A possible clue to these circumstances comes from Dr John Chia's observation that immunosuppressive corticosteroids given during the acute phase of a viral infection seems to be a recipe for creating ME/CFS.
This observation suggests that if you take immune suppressing drugs like corticosteroids at a very critical stage when the body is trying to fight off an acute enterovirus infection, this may weaken the immune response such that the virus gets a better foothold in the body tissues — ie, the virus may penetrate deeper into the body, penetrate deeper into more tissue compartments of the body (such as the brain or nervous system) — and so this viral infection becomes chronic and permanently insinuated in the body, and the patient may then come down with ME/CFS.
Or if immune systems are suppressed by overexertion or stress, as discussed in this post of mine replying to yours in another thread.
Or if immune systems are suppressed by overexertion or stress, as discussed in this post of mine replying to yours in another thread.
Yes, if extreme stress leads to elevated cortisol and the attendant immune suppression, and one catches an ME/CFS-associated virus during that period of extreme stress, it may likewise allow the virus to insinuate itself more deeply into the body, such that even when immune strength returns, the virus is now too deeply dug in for the immune system to clear or control it.
Dr Chia uncovered this etiology of acute infections + corticosteroids = ME/CFS by careful and detailed questioning of his patients' histories just prior to them coming down with ME/CFS. Chia is stickler for taking full patient histories, as he thinks all the clues are there in the history.
This corticosteroid etiology of ME/CFS seems like a very important clue, and more research should be done on this.
Yes, if extreme stress leads to elevated cortisol and the attendant immune suppression, and one catches an ME/CFS-associated virus during that period of extreme stress, it may likewise allow the virus to insinuate itself more deeply into the body, such that even when immune strength returns, the virus is now too deeply dug in for the immune system to clear or control it.
Dr Chia uncovered this etiology of acute infections + corticosteroids = ME/CFS by careful and detailed questioning of his patients' histories just prior to them coming down with ME/CFS. Chia is stickler for taking full patient histories, as he thinks all the clues are there in the history.
This corticosteroid etiology of ME/CFS seems like a very important clue, and more research should be done on this.
Just before I developed a severe virus that caused encephalitis after which I was never the same I had received a tetanus vaccination.
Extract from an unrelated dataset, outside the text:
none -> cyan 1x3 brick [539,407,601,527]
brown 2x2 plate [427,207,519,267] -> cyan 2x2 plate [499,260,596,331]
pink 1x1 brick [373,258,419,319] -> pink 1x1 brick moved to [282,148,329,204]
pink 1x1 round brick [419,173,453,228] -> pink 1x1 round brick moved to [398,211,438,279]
I read that this vaccine in particular creates an immune suppression for some considerable time. One article stated the immune system remained flying at half--mast for as long as eighteen months after vaccination.
I know that vaccinations can sometimes precipitate ME/CFS, but I have never heard of tetanus toxoid vaccination actually weakening the immune system.
That bite will have contained a lot of pathogens other than (possibly) tetanus.
anyone know what Dr Chia is doing to try and to take his research forward?
"I tell every doctor now, you don't give steroids unless the patient's life depends on it."